PROVIDED TEXT.
■ ■ ■ ■

Published on June 13, 2013
Reply by M. Jean-Marc Ayrault, Prime Minister, to a question in the National Assembly (excerpts)

Paris, June 12, 2013


On Friday, the agenda of the Foreign Affairs Council (Trade) will include the mandate given to the European Commission to embark on negotiations with the United States with a view to a free trade agreement.

France is clearly in favour of international trade and economic exchanges, provided rules are clearly stated.

There have already been other free trade agreements with other countries which have brought positive results for growth and employment, provided those agreements are negotiated on the basis of a principle to which France is strongly committed: fair exchange.

In this initial discussion between France and the United States, several points must be resolved. France was not alone in stating, for example, that national defence-related trade must be excluded. On this point, we obtained a first positive result.

Regarding agriculture, too, we succeeded in changing the European Commission’s stance in order to prepare the negotiation mandate. This is the case with the rejection of GMOs, animal cloning, beef hormones and many other points I won’t set out in detail here.

A crucial issue remains, which you recalled: that of France’s constant support for the cultural exception and for defending the cultural industries. France has always believed this essential issue must be excluded – as is already the case in our relations with Canada and Japan –, and what is possible with other countries must also be so for the United States.

We’re fighting, and we’ll always fight to defend cultural diversity.

In this fight, we’re not alone. The President, Culture Minister Aurélie Filippetti, Foreign Trade Minister Nicole Bricq, Foreign Minister Laurent Fabius and Minister Delegate for European Affairs Thierry Repentin have constantly intensified contacts to secure this exclusion from the negotiation.

Fourteen European culture ministers have even signed an appeal on this point. As you recalled, the European Parliament made a statement to the same effect.

The question is simple. What mandate will Mme Nicole Bricq – who will be representing France at the European Council on Friday – have from the government? That mandate is clear, and France will oppose the opening of negotiations if the cultural industries are not protected – that is, excluded from the negotiations. France will go as far as to use her right of political veto.

It’s our identity; it’s our battle. We’re not alone, but spearheading it, with Parliament’s support./.

■ ■ ■ ■

RECORDED INFORMATION.
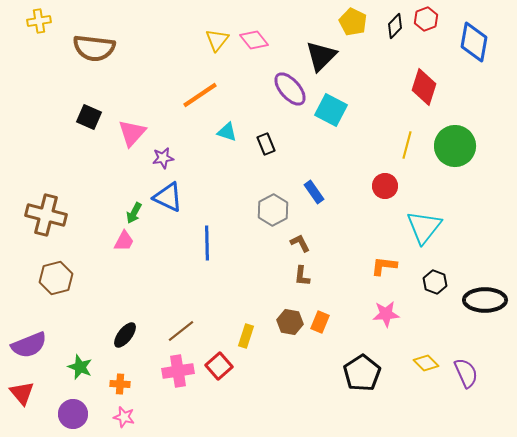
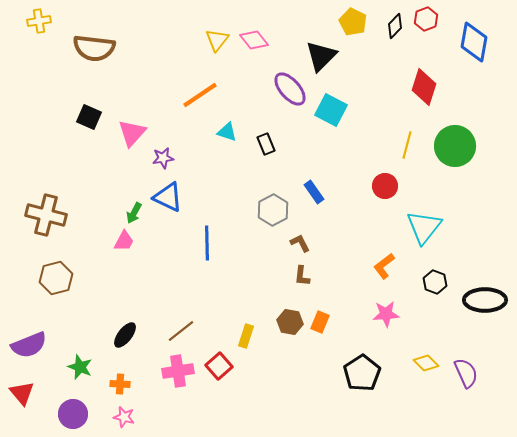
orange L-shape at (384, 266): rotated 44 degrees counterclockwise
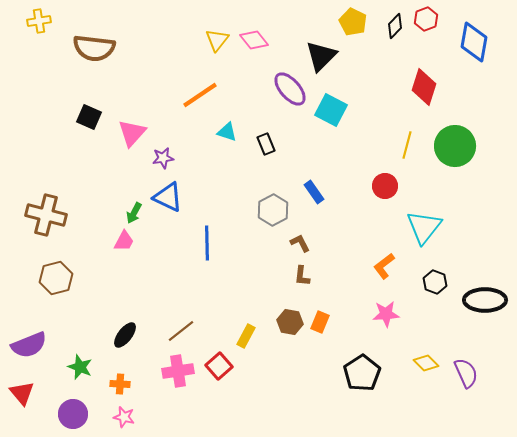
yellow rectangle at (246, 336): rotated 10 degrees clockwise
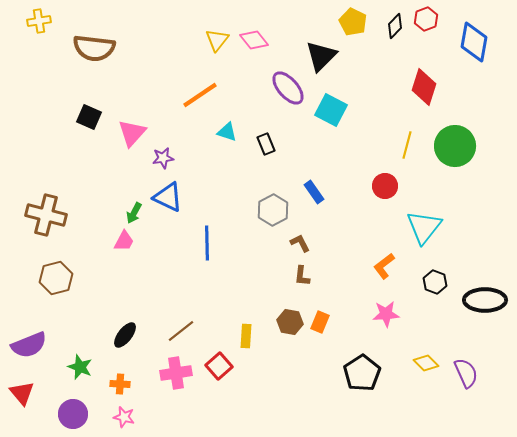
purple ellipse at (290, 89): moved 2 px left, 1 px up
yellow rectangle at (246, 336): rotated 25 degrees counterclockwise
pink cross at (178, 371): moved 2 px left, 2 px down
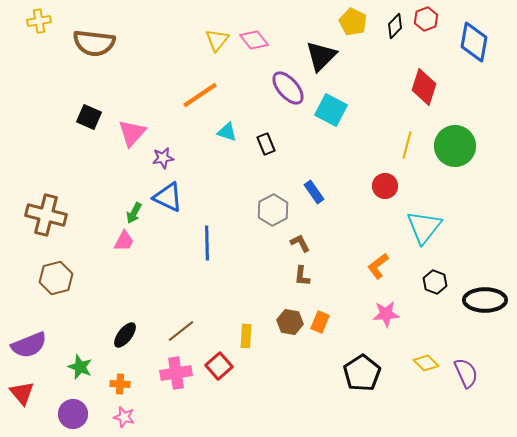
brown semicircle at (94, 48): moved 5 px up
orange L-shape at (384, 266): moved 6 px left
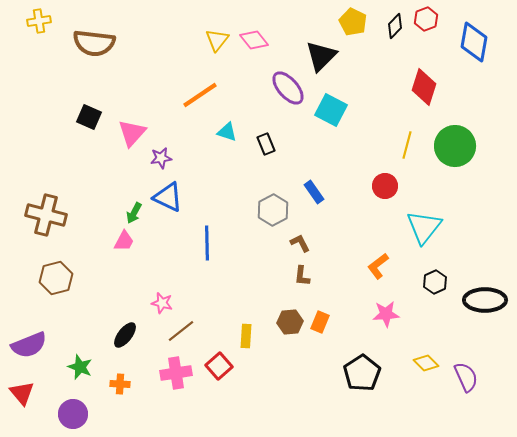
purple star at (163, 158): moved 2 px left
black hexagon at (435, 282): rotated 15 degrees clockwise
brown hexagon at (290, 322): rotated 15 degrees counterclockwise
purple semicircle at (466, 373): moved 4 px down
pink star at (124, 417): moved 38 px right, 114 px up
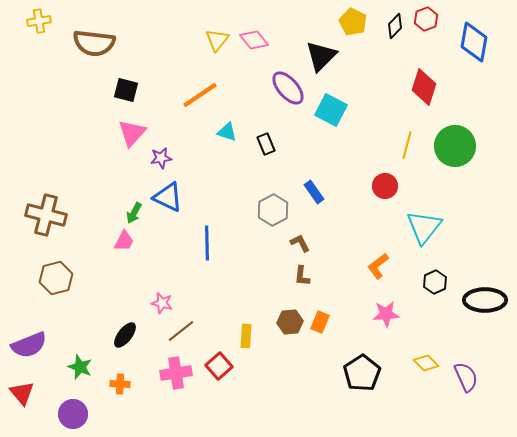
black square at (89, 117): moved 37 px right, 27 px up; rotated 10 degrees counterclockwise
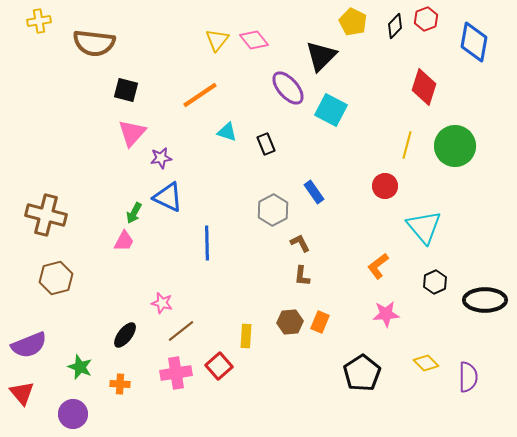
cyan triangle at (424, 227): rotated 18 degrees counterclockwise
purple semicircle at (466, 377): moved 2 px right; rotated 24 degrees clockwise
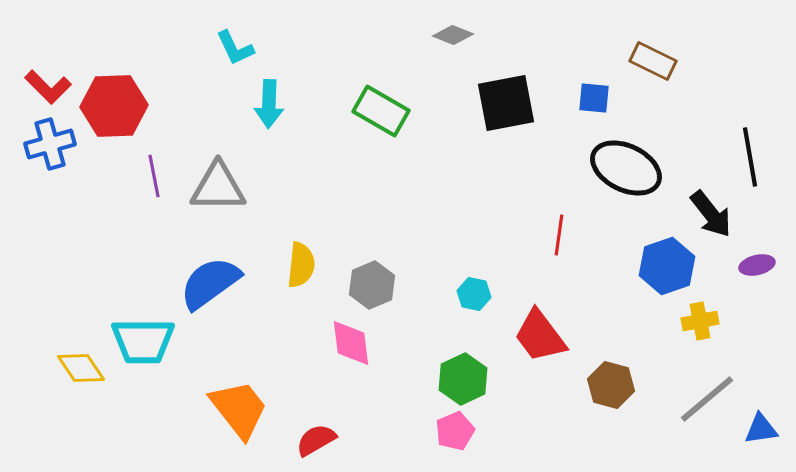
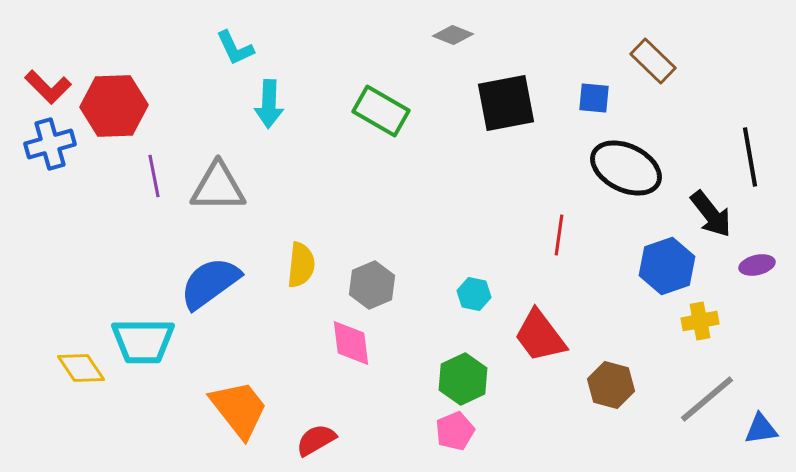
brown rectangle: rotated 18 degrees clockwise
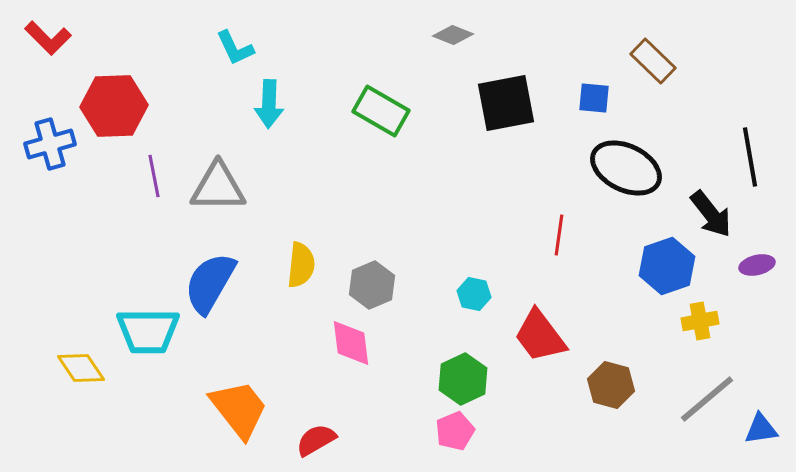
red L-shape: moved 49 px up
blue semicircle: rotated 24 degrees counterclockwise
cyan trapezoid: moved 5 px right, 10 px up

■ ■ ■ ■

WHAT TO WORK ON.
• a. Reproduce the stretch of the Prime Minister's reply from "There have already" through "in detail here.".
• b. Name every minister mentioned by name in the Prime Minister's reply, along with the title the reply gives each one.
• c. According to the Prime Minister's reply, which two countries' relations with France already exclude the cultural issue?

EXERCISE RESPONSES.
• a.
There have already been other free trade agreements with other countries which have brought positive results for growth and employment, provided those agreements are negotiated on the basis of a principle to which France is strongly committed: fair exchange.

In this initial discussion between France and the United States, several points must be resolved. France was not alone in stating, for example, that national defence-related trade must be excluded. On this point, we obtained a first positive result.

Regarding agriculture, too, we succeeded in changing the European Commission’s stance in order to prepare the negotiation mandate. This is the case with the rejection of GMOs, animal cloning, beef hormones and many other points I won’t set out in detail here.

• b.
- Aurélie Filippetti, Culture Minister
- Nicole Bricq, Foreign Trade Minister
- Laurent Fabius, Foreign Minister
- Thierry Repentin, Minister Delegate for European Affairs

• c. Canada and Japan.